Re: Apt and rsync... I know...
Doug Holland <email@example.com> writes:
> /me brandishes a 2x4 and approaches the decomposed equine carcass
> I just finished doing my apt upgrade, which included updated
> openoffice.org packages. Like many others, I have to do this over a
> dialup connection. The openoffice.org-bin package is 43 megabytes,
> which is a 2 1/2 hour download over a 56k dialup connection,
> assuming you have halfway decent phone lines.
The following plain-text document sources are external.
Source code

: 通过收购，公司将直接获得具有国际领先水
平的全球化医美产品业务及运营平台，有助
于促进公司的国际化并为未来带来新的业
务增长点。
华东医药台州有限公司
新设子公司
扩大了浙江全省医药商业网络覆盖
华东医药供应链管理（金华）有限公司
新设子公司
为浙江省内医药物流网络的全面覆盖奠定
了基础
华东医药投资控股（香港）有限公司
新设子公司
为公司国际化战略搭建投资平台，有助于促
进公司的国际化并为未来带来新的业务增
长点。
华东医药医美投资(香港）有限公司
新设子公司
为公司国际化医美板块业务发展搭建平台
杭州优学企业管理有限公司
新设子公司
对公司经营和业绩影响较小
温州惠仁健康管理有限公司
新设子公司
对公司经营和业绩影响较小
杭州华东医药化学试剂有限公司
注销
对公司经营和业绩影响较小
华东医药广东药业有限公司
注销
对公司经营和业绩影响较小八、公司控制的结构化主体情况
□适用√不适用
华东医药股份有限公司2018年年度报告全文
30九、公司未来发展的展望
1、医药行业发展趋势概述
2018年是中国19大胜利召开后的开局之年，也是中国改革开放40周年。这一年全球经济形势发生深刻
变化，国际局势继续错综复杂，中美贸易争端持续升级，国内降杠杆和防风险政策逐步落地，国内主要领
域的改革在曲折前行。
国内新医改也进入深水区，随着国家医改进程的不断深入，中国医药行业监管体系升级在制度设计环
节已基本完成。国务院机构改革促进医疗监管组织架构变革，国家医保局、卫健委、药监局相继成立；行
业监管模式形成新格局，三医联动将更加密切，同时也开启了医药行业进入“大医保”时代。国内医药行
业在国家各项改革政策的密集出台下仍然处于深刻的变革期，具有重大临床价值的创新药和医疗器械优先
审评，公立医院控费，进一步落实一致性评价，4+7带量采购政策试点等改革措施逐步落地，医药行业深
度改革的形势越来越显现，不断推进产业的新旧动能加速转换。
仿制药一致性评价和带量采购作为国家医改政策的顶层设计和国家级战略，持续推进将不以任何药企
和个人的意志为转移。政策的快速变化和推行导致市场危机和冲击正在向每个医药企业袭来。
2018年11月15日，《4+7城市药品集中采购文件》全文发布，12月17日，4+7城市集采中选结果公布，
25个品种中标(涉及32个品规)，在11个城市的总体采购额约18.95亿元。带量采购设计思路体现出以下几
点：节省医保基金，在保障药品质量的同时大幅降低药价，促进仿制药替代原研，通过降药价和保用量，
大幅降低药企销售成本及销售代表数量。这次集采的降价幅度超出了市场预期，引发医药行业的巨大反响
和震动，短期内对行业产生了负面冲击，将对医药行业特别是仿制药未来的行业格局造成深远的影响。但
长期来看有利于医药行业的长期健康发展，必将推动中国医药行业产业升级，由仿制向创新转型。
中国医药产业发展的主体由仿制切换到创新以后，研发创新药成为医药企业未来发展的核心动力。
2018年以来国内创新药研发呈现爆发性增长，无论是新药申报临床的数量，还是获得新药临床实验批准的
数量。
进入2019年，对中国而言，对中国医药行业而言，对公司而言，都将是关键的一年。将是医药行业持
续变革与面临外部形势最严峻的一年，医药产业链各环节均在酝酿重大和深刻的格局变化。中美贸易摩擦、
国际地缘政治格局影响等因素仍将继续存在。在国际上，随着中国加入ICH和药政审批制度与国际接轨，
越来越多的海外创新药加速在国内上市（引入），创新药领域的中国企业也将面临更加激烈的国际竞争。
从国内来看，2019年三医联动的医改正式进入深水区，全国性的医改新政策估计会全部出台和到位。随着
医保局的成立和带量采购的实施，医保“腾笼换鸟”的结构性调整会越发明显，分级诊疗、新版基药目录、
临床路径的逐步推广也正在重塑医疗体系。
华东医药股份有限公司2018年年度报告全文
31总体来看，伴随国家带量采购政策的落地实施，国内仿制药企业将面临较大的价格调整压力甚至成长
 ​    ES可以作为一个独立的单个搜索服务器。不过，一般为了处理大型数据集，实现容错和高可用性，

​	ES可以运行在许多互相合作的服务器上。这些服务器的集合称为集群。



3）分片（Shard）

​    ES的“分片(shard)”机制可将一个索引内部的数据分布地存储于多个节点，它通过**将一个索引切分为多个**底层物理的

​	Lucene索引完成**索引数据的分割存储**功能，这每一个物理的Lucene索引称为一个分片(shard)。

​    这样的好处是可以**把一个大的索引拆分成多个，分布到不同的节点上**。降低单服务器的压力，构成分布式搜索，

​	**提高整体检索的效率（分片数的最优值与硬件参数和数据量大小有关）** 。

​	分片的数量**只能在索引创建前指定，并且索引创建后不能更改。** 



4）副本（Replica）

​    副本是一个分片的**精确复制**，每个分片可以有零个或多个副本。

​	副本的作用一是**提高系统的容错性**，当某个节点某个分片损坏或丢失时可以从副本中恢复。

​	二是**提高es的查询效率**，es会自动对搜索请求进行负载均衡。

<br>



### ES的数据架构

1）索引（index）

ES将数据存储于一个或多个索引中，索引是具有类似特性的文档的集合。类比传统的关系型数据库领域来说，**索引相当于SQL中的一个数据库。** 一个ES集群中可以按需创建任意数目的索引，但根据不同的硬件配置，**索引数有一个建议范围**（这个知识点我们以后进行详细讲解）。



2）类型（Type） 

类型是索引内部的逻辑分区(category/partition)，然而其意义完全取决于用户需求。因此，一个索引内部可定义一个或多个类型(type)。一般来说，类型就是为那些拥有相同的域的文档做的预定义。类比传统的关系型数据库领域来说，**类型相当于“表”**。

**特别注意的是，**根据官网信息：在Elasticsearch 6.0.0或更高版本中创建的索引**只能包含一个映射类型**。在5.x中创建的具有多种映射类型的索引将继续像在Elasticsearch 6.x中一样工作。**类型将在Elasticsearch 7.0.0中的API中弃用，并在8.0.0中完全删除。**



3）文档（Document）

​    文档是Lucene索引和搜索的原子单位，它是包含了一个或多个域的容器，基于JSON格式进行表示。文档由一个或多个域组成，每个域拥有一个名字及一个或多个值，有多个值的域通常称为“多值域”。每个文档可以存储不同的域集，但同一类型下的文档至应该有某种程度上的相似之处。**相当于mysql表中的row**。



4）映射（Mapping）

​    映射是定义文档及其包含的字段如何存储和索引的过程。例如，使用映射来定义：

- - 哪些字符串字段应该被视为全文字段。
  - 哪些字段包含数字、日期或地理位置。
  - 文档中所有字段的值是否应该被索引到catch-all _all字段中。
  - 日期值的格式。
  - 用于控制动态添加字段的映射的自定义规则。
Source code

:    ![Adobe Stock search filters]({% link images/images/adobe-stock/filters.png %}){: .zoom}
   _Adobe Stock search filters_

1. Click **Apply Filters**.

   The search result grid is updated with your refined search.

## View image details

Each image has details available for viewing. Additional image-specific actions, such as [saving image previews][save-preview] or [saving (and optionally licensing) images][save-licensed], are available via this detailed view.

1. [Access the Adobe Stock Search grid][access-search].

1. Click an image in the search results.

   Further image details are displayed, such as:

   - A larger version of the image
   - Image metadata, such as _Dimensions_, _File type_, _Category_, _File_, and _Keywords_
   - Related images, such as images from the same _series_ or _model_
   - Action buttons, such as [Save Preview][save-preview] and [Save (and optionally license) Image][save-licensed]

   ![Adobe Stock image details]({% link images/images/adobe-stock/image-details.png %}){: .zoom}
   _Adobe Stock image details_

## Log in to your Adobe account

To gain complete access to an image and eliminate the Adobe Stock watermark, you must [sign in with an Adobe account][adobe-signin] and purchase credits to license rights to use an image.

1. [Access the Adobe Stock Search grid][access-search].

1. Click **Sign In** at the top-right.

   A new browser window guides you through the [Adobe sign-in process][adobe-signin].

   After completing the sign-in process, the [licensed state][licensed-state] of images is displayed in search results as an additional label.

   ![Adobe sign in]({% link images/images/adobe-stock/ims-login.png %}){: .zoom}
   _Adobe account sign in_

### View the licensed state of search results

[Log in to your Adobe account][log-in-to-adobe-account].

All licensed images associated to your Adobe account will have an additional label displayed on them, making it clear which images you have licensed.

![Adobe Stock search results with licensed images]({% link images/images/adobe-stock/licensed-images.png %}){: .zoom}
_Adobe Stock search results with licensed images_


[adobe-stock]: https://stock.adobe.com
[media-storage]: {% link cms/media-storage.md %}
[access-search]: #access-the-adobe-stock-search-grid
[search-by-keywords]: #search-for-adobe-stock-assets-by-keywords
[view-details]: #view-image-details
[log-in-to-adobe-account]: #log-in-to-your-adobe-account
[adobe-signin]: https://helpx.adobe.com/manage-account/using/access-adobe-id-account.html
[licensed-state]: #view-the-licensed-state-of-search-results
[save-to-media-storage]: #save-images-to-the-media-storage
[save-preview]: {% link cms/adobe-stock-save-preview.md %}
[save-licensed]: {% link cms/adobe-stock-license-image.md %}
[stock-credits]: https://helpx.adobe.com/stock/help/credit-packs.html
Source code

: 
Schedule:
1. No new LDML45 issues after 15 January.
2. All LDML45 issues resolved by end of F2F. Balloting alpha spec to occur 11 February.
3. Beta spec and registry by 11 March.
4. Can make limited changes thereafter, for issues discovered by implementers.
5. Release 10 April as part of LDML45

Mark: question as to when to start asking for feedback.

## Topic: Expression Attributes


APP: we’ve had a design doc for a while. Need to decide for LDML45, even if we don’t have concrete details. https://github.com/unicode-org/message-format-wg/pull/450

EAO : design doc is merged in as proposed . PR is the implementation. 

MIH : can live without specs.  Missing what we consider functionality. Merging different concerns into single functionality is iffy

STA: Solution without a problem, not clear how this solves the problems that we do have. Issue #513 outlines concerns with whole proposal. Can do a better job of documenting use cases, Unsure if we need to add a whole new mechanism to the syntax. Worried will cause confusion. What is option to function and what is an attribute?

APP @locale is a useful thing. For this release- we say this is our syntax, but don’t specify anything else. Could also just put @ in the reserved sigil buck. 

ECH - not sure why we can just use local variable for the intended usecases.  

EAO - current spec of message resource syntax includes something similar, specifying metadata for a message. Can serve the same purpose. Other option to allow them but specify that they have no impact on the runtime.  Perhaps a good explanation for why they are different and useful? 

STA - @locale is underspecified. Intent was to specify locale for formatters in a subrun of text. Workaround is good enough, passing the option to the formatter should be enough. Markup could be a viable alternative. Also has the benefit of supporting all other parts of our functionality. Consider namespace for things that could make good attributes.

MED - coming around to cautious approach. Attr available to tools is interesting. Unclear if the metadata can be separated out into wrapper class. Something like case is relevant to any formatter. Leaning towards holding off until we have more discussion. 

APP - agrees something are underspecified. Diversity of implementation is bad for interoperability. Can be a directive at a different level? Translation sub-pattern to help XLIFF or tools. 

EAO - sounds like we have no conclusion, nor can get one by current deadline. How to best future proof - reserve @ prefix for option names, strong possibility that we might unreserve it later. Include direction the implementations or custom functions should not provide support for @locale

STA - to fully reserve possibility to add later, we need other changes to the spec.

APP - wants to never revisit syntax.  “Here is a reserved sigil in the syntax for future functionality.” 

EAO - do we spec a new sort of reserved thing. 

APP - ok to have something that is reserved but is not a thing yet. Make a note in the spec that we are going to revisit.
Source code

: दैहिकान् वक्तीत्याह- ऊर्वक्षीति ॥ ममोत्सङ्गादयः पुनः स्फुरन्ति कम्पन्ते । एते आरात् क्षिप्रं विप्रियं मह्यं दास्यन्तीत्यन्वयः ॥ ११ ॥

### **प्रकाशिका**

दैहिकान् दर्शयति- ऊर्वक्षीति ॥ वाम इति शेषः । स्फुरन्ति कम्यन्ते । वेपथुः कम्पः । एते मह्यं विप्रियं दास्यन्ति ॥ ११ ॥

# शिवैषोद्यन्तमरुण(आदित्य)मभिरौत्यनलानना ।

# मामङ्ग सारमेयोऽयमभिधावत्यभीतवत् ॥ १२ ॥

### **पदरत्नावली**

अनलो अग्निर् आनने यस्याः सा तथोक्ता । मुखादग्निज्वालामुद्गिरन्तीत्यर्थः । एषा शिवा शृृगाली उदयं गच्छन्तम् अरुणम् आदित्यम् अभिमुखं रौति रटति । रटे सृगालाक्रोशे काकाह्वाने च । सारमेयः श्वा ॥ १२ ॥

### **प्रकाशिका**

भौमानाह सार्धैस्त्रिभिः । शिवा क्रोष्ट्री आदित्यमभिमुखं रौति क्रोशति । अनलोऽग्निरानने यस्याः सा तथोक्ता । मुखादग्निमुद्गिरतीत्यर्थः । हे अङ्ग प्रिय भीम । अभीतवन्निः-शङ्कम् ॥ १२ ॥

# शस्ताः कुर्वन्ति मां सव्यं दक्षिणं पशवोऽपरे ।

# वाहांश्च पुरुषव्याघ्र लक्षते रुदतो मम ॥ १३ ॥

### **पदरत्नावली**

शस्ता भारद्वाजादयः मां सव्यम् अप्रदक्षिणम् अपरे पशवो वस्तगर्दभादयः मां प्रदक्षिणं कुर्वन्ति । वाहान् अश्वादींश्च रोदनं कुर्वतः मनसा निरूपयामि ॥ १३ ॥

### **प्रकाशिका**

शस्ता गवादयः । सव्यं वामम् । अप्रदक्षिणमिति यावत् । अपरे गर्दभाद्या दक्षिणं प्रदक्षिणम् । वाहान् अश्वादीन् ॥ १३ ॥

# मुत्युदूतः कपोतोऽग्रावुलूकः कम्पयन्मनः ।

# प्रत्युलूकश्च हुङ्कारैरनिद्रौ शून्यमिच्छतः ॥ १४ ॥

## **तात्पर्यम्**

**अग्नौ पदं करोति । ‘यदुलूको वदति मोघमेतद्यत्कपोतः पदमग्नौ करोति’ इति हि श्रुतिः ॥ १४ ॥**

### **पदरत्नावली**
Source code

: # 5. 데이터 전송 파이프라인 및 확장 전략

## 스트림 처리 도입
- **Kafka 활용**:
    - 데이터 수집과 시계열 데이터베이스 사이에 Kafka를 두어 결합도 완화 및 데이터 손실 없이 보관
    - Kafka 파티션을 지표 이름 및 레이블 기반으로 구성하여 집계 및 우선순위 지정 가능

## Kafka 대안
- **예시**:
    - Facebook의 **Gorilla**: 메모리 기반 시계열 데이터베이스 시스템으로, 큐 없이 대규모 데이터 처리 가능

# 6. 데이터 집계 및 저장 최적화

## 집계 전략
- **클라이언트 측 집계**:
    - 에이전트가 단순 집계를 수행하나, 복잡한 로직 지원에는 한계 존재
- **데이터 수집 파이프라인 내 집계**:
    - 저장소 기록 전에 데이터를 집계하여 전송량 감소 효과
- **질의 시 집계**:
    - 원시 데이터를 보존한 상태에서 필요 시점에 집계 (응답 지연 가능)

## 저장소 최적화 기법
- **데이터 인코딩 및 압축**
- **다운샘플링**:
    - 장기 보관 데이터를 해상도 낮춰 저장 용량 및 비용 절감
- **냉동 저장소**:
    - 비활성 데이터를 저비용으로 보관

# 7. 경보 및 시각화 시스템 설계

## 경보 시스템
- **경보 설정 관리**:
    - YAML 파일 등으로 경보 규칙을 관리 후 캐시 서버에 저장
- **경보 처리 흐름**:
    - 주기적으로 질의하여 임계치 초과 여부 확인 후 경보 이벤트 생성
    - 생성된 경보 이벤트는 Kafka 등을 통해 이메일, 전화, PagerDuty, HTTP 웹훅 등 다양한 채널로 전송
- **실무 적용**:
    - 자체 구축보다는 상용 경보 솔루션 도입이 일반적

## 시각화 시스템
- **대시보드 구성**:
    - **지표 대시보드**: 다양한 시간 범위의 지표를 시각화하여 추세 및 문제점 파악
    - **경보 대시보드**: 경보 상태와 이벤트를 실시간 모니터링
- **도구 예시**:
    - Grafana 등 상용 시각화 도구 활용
> Let's take a look in changelog.Debian.gz for openoffice.org-bin:
> > openoffice.org (1.1.0-5) unstable; urgency=low
> > * Modified patches:
> > - recent-files.diff: #include <assert.h>, fixes build failure on
> > powerpc [RE]
> > -- Rene Engelhard <firstname.lastname@example.org> Fri, 16 Jan 2004 21:25:20 +0100
> That's it. One piddly little patch, which most likely affected one
> line of source code, required me to waste 2.5 hours of dialup
> bandwidth downloading a .deb file that's almost identical to the one
> I downloaded yesterday. Am I the only one who finds this
> Let's face it. We need to find a way to make apt do rsync to save
> us some pain.
> I remember the reason why apt is not currently doing rsync is
There is a problem with rsyncing gzip files. A change in the raw data
makes the compressed stream differ for the rest. The gzip --rsyncable
option tries to solve that and aparently well enough. All debs should
be compressed using that option.
> because it hogs I/O and CPU cycles on the Debian servers. That's a
> valid reason, but surely there are ways around it.
Its called cnysr and I asked for supporting it i think over a year
ago, never got a reply.
cnysr (rsync backwards you might have noticed) reverses the roles the
client and server play in rsync. Instead of the client sending a
blockwise checksum to the server the server send them, either
calculated on the fly or from a precalculated file. The client then
checks what blocks it needs and requests those. The blockwise
checksums are (depending on the block size, assuming 1K) about 2% of
- blockwise checksums are small and can be cached, they never change
for a file
- cnysr uses the http/1.1 protocol to fetch files and blocks
thereof. If master calculates the checksum files any http mirror can
be used instantly to cnysr files.
- I/O and CPU load is shifted to the client, the server does no
computations at all with precalculated checksums.
- cnysr needs 2% more mirror space (or less for bigger blocksizes) for
the precalculated checksums. Not calculating them would put us back
where rsync is.
- cnysr needs to tell the server what to send. There is an additional
round-trip per block but http/1.1 allows to requests blocks in
- http connects don't stay open too long, slow client or big files
with minor changes will have to reconnect if there is some idle time
on the connect (usualy 60s idle kills the connect).
> I suggest that rsync files be precalculated, so rsync downloads
> don't have to be crunched on the fly. The servers would store .deb
> files - foo-x.y.z.deb, and they would store the rsync diffs between
> it and the previous version - foo.x.y.z-1_x.y.z.rsdeb. That way, if
> the user doing an apt-get upgrade has the previous .deb file in his
> cache, apt would download the rsync diff file instead of the full
> .deb, saving loads of bandwidth, and since the rsyncs are
> precomputed and cached, the servers don't get hosed.
> Am I totally off base suggesting this?
The diff files only work for exactly the two versions they are made
for. Cnysr works with any two files with the same efficiancy rsync
uses. Drawback is that http mirrors are needed while the rsync files
could be fetched via ftp too.
But either way, the --rsyncable option is needed first.
PS: Planed extensions to cnysr include handling files (such as debs)
in uncompressed form on the fly in the checksum file and client side
(no change to the deb files on the server).